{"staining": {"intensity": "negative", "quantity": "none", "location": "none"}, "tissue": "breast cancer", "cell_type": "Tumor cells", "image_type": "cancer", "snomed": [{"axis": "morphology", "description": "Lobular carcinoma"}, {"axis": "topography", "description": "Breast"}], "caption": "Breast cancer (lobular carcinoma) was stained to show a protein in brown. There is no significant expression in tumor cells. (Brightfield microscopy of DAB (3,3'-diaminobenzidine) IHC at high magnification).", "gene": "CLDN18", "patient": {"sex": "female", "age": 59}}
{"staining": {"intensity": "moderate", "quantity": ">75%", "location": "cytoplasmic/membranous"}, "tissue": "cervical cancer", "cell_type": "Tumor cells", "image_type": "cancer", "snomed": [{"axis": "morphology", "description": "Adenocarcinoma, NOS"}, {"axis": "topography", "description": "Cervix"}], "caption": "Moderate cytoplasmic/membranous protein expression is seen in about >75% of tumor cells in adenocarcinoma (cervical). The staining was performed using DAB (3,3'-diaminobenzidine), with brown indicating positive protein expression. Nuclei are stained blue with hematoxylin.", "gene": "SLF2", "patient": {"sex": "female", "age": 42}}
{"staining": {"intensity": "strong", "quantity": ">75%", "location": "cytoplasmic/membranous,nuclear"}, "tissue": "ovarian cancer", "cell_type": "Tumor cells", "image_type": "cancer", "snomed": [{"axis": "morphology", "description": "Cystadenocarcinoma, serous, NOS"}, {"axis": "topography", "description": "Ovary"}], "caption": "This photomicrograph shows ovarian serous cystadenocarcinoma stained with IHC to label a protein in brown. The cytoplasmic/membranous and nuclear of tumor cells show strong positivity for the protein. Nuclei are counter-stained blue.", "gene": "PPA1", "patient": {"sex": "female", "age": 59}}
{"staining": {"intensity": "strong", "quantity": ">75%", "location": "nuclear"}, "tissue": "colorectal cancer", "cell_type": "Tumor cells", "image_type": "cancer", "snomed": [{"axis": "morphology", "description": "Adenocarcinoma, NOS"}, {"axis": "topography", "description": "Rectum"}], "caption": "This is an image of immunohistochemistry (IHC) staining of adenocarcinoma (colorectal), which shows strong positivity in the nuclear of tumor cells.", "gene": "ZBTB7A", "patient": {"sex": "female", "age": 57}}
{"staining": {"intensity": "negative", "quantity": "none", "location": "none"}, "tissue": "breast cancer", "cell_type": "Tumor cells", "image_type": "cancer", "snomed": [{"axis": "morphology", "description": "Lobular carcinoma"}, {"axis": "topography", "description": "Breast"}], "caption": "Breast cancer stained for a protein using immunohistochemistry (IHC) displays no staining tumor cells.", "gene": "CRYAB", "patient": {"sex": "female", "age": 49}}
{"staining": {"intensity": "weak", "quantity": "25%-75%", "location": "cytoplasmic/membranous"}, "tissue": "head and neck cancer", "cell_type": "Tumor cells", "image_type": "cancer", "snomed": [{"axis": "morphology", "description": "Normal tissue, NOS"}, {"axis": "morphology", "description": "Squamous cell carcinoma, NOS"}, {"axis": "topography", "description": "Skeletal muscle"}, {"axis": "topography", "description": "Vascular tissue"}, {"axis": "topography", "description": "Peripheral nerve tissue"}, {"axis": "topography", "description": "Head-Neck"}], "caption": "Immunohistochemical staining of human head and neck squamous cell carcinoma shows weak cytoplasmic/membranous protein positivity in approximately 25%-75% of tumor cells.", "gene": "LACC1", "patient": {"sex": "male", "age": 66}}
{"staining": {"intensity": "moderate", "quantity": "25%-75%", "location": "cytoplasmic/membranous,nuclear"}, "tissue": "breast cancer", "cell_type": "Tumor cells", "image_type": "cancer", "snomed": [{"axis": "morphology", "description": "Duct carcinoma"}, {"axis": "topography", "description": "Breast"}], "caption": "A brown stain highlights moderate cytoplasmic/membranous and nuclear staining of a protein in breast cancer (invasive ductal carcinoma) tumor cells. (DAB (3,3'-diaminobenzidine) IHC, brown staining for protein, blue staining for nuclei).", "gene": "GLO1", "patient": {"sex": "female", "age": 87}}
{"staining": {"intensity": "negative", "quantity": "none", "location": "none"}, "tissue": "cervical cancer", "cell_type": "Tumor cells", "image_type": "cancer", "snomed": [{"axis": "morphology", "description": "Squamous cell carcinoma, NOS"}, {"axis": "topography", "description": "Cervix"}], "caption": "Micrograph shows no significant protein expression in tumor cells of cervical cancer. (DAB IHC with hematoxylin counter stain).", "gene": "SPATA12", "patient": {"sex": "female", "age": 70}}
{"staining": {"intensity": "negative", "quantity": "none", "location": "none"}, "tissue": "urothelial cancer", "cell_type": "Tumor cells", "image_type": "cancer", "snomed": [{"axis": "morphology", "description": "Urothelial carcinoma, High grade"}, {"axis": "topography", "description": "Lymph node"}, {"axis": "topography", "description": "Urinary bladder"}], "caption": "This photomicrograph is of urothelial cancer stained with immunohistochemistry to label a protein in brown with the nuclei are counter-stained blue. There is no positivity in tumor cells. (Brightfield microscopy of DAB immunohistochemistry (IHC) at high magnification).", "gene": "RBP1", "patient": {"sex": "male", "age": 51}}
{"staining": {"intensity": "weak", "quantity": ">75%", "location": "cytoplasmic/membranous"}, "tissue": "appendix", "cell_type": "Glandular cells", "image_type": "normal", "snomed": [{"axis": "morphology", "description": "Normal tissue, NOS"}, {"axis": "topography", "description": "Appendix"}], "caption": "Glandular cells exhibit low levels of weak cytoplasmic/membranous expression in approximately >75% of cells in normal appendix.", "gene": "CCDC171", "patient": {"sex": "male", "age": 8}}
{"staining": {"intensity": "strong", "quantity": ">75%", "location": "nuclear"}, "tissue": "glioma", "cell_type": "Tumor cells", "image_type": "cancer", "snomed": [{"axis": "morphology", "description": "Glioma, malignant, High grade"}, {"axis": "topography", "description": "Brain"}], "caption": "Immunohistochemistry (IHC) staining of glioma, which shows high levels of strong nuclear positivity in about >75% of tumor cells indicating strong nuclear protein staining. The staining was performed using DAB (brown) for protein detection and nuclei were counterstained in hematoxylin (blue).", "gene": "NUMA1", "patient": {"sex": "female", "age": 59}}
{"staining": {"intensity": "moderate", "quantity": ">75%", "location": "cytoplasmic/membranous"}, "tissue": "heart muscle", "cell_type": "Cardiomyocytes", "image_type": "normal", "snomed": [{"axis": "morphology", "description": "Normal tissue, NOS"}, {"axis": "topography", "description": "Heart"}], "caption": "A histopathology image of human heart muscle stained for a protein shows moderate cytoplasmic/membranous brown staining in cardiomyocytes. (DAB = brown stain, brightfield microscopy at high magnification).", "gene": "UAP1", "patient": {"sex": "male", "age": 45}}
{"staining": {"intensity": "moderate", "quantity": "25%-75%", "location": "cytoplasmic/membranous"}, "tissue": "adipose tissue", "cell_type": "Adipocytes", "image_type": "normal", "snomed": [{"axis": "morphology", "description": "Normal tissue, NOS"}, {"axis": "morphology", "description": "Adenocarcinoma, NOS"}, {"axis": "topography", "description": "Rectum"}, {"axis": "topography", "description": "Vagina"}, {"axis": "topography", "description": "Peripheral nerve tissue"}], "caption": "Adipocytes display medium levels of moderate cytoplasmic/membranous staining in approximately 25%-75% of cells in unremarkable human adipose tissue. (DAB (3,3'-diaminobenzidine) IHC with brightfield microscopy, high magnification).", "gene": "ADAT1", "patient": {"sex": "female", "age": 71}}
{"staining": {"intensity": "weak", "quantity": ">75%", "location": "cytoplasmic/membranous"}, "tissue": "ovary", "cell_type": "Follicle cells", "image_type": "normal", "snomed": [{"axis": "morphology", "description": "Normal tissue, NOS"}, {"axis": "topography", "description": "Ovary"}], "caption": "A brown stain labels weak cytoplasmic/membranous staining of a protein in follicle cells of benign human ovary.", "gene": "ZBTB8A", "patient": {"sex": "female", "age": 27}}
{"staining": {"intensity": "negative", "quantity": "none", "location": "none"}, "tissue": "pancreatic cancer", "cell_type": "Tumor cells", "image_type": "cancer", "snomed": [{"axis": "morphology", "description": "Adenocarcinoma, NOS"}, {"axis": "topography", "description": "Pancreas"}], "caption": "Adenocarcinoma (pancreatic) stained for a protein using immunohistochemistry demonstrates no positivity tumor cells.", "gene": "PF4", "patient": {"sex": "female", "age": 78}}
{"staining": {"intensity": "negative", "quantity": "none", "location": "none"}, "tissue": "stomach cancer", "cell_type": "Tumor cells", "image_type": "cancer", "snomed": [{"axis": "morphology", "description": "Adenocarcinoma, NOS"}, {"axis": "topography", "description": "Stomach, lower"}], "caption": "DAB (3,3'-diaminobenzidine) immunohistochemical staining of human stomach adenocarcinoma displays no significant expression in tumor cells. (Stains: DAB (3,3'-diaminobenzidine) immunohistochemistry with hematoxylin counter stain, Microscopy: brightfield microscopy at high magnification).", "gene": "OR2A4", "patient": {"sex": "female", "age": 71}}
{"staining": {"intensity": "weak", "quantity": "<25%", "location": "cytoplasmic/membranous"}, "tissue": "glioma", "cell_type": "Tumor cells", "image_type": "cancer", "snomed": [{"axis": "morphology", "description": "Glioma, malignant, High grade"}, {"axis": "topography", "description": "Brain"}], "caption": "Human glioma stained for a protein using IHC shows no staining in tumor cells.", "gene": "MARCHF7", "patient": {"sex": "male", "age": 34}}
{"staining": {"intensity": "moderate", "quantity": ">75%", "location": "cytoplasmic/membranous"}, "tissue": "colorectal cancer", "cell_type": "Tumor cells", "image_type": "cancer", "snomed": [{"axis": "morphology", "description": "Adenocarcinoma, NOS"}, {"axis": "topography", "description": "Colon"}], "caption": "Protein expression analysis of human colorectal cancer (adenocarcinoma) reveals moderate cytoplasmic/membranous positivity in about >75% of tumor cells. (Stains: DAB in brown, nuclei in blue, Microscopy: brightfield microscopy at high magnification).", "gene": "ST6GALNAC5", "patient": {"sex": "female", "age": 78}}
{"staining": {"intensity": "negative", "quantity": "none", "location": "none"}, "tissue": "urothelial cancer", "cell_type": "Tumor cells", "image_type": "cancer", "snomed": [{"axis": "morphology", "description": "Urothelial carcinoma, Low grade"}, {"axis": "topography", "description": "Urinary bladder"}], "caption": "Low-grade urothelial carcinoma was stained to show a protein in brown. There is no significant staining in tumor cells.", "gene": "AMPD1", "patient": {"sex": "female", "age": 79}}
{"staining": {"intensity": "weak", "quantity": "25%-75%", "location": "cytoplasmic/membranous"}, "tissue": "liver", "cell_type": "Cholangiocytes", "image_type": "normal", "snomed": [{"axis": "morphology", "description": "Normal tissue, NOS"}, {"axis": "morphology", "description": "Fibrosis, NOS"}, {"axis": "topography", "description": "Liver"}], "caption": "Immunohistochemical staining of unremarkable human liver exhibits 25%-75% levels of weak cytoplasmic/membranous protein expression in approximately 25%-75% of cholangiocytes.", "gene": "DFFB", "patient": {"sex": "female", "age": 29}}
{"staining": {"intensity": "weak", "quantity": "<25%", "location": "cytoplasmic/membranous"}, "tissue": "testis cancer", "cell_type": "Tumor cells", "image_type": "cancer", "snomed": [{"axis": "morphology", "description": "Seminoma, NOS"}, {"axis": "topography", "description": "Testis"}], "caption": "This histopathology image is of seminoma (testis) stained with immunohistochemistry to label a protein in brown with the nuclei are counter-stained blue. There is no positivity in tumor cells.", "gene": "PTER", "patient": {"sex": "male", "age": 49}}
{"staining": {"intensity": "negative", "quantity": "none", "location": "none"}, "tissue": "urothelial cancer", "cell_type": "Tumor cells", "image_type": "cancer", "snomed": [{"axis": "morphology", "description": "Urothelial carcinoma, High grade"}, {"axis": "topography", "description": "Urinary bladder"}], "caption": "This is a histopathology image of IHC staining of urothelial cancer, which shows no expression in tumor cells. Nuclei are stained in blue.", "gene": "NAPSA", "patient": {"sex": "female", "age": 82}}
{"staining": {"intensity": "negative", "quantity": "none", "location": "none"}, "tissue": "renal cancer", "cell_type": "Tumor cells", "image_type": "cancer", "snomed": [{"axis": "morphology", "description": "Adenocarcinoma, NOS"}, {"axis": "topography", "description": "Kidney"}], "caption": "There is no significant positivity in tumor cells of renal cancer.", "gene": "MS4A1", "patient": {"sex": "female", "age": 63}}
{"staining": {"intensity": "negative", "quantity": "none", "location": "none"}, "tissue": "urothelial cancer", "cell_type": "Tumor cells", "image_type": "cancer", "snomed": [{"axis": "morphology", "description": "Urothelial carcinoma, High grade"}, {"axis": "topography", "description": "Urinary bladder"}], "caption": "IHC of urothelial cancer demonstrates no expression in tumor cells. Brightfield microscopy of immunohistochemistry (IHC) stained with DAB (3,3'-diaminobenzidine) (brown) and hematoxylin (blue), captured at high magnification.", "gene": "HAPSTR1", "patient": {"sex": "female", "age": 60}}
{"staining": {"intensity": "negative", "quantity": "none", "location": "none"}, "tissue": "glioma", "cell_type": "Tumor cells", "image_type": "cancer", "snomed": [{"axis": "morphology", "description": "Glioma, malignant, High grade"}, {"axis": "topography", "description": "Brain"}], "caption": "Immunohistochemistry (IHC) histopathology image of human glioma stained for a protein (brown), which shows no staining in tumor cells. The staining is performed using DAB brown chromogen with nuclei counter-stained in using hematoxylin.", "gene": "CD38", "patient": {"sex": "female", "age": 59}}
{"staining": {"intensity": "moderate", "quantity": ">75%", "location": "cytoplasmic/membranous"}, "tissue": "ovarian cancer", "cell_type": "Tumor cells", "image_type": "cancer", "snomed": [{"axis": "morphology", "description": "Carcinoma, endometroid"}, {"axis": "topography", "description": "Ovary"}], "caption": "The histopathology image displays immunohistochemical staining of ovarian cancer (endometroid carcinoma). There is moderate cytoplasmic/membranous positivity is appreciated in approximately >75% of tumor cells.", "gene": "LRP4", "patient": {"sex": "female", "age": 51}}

· · · ·

- WHAT YOU SHOULD DO: Return, line for line and unchanged, the data from its first line through the line containing "protein expression is".

- RESPONSE TO THIS TASK:
{"staining": {"intensity": "negative", "quantity": "none", "location": "none"}, "tissue": "breast cancer", "cell_type": "Tumor cells", "image_type": "cancer", "snomed": [{"axis": "morphology", "description": "Lobular carcinoma"}, {"axis": "topography", "description": "Breast"}], "caption": "Breast cancer (lobular carcinoma) was stained to show a protein in brown. There is no significant expression in tumor cells. (Brightfield microscopy of DAB (3,3'-diaminobenzidine) IHC at high magnification).", "gene": "CLDN18", "patient": {"sex": "female", "age": 59}}
{"staining": {"intensity": "moderate", "quantity": ">75%", "location": "cytoplasmic/membranous"}, "tissue": "cervical cancer", "cell_type": "Tumor cells", "image_type": "cancer", "snomed": [{"axis": "morphology", "description": "Adenocarcinoma, NOS"}, {"axis": "topography", "description": "Cervix"}], "caption": "Moderate cytoplasmic/membranous protein expression is seen in about >75% of tumor cells in adenocarcinoma (cervical). The staining was performed using DAB (3,3'-diaminobenzidine), with brown indicating positive protein expression. Nuclei are stained blue with hematoxylin.", "gene": "SLF2", "patient": {"sex": "female", "age": 42}}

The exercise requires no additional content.